(Supplied information begins)

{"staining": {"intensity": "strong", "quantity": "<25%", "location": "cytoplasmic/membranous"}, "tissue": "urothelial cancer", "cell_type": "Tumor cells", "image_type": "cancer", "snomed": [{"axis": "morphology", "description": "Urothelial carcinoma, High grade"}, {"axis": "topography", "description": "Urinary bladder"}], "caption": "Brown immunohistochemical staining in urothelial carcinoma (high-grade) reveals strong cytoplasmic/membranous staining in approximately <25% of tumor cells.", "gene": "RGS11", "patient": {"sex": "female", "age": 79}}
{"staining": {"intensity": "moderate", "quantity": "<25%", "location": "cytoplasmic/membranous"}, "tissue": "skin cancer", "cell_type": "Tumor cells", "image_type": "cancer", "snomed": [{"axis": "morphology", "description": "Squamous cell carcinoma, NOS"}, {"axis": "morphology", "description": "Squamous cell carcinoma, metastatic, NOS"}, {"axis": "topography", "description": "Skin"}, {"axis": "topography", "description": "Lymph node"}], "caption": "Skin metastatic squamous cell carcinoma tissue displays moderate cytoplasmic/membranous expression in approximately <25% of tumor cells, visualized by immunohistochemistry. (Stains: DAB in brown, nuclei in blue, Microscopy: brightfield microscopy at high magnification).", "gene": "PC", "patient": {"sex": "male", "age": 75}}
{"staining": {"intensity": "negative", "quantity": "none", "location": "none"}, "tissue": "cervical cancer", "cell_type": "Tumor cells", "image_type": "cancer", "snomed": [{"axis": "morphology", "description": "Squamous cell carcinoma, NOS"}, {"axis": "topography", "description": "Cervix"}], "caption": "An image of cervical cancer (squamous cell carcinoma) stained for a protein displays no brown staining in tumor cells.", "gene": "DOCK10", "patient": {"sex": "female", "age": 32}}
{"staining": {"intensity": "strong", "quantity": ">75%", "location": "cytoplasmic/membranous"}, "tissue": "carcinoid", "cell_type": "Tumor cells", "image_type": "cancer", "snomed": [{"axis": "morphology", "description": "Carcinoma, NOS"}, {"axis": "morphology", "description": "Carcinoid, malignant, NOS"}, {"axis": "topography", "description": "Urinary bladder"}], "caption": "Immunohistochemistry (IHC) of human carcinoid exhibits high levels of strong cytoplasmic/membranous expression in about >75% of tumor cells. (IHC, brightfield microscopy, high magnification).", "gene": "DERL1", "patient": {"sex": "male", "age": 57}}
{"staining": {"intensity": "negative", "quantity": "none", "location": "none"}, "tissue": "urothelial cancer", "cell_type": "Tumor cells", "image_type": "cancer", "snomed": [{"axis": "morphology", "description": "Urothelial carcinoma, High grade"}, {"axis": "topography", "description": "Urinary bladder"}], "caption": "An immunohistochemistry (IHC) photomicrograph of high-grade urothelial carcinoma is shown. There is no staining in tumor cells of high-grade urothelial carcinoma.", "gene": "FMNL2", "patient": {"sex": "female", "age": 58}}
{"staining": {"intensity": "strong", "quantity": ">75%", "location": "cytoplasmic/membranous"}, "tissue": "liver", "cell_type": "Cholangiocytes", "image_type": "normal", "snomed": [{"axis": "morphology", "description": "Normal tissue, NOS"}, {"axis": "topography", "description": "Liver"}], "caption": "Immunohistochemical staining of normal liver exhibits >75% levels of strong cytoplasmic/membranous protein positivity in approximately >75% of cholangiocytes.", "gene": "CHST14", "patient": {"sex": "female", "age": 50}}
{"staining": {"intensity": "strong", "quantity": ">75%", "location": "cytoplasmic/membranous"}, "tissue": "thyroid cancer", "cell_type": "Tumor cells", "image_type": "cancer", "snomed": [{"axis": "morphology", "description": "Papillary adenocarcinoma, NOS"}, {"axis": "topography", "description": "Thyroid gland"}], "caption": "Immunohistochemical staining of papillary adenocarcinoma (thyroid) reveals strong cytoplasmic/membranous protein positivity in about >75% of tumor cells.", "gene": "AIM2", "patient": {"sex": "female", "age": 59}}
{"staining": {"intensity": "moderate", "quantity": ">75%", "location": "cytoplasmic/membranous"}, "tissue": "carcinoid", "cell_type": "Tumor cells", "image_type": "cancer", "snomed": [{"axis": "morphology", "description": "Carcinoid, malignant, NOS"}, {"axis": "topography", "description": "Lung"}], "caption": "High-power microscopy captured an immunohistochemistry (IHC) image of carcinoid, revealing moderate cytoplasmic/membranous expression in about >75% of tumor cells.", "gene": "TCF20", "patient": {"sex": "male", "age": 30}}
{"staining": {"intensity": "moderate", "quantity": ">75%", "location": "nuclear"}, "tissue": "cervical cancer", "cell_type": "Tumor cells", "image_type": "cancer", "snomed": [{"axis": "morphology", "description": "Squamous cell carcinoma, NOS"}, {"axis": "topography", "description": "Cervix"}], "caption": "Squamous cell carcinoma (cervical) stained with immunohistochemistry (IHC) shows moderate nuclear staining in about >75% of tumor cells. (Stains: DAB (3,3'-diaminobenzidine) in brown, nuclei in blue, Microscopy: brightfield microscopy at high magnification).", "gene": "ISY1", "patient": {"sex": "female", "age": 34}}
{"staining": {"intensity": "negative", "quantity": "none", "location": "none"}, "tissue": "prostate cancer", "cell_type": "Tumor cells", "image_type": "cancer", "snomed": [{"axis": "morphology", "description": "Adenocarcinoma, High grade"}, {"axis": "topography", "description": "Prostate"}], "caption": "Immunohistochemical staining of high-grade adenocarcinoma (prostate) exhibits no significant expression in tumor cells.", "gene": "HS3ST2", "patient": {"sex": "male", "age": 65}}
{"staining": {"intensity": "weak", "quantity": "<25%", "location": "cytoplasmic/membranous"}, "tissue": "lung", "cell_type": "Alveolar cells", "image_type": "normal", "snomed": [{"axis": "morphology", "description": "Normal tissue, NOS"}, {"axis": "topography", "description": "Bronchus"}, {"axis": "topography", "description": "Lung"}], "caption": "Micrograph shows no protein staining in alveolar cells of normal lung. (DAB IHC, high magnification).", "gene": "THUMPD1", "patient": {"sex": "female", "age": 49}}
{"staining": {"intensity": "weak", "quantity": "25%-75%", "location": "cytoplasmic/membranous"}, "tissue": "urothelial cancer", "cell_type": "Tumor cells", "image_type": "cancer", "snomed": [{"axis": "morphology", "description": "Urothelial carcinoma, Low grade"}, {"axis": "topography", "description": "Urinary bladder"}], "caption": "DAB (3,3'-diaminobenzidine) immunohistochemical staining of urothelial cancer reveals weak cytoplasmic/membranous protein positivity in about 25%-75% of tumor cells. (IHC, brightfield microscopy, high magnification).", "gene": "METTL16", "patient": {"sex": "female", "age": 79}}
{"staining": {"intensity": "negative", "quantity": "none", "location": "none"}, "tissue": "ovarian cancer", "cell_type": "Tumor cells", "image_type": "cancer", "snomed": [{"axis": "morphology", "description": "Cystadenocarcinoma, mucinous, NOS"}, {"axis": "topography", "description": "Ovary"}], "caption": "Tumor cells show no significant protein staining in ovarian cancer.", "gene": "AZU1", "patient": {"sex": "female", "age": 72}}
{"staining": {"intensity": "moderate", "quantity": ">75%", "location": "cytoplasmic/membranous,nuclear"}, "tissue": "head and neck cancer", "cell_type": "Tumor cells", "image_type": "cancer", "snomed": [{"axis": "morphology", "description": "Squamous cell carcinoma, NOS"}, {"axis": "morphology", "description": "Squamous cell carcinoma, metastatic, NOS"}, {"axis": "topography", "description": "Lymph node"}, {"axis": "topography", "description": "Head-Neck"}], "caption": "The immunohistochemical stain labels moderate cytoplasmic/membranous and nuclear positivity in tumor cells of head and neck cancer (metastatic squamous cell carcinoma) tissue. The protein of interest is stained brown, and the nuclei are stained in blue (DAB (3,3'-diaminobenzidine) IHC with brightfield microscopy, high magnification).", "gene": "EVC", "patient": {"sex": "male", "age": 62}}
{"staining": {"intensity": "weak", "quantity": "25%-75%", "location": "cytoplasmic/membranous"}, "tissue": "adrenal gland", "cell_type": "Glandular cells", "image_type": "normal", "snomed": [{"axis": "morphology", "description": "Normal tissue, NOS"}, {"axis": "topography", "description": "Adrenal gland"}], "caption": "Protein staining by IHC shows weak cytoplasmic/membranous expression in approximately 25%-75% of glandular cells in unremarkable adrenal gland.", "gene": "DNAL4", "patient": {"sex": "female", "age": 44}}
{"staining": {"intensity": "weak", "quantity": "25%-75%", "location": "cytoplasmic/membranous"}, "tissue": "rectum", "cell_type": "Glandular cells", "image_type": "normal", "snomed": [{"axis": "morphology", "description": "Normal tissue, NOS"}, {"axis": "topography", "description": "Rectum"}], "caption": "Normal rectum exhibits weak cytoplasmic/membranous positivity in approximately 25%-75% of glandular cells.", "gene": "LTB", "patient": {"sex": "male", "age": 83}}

(Supplied information ends)

# [Problem to solve]
Reproduce word for word the material above, beginning with the line that contains "shows no protein" and ending with the line that contains "cells show no".

# [Your response]
{"staining": {"intensity": "weak", "quantity": "<25%", "location": "cytoplasmic/membranous"}, "tissue": "lung", "cell_type": "Alveolar cells", "image_type": "normal", "snomed": [{"axis": "morphology", "description": "Normal tissue, NOS"}, {"axis": "topography", "description": "Bronchus"}, {"axis": "topography", "description": "Lung"}], "caption": "Micrograph shows no protein staining in alveolar cells of normal lung. (DAB IHC, high magnification).", "gene": "THUMPD1", "patient": {"sex": "female", "age": 49}}
{"staining": {"intensity": "weak", "quantity": "25%-75%", "location": "cytoplasmic/membranous"}, "tissue": "urothelial cancer", "cell_type": "Tumor cells", "image_type": "cancer", "snomed": [{"axis": "morphology", "description": "Urothelial carcinoma, Low grade"}, {"axis": "topography", "description": "Urinary bladder"}], "caption": "DAB (3,3'-diaminobenzidine) immunohistochemical staining of urothelial cancer reveals weak cytoplasmic/membranous protein positivity in about 25%-75% of tumor cells. (IHC, brightfield microscopy, high magnification).", "gene": "METTL16", "patient": {"sex": "female", "age": 79}}
{"staining": {"intensity": "negative", "quantity": "none", "location": "none"}, "tissue": "ovarian cancer", "cell_type": "Tumor cells", "image_type": "cancer", "snomed": [{"axis": "morphology", "description": "Cystadenocarcinoma, mucinous, NOS"}, {"axis": "topography", "description": "Ovary"}], "caption": "Tumor cells show no significant protein staining in ovarian cancer.", "gene": "AZU1", "patient": {"sex": "female", "age": 72}}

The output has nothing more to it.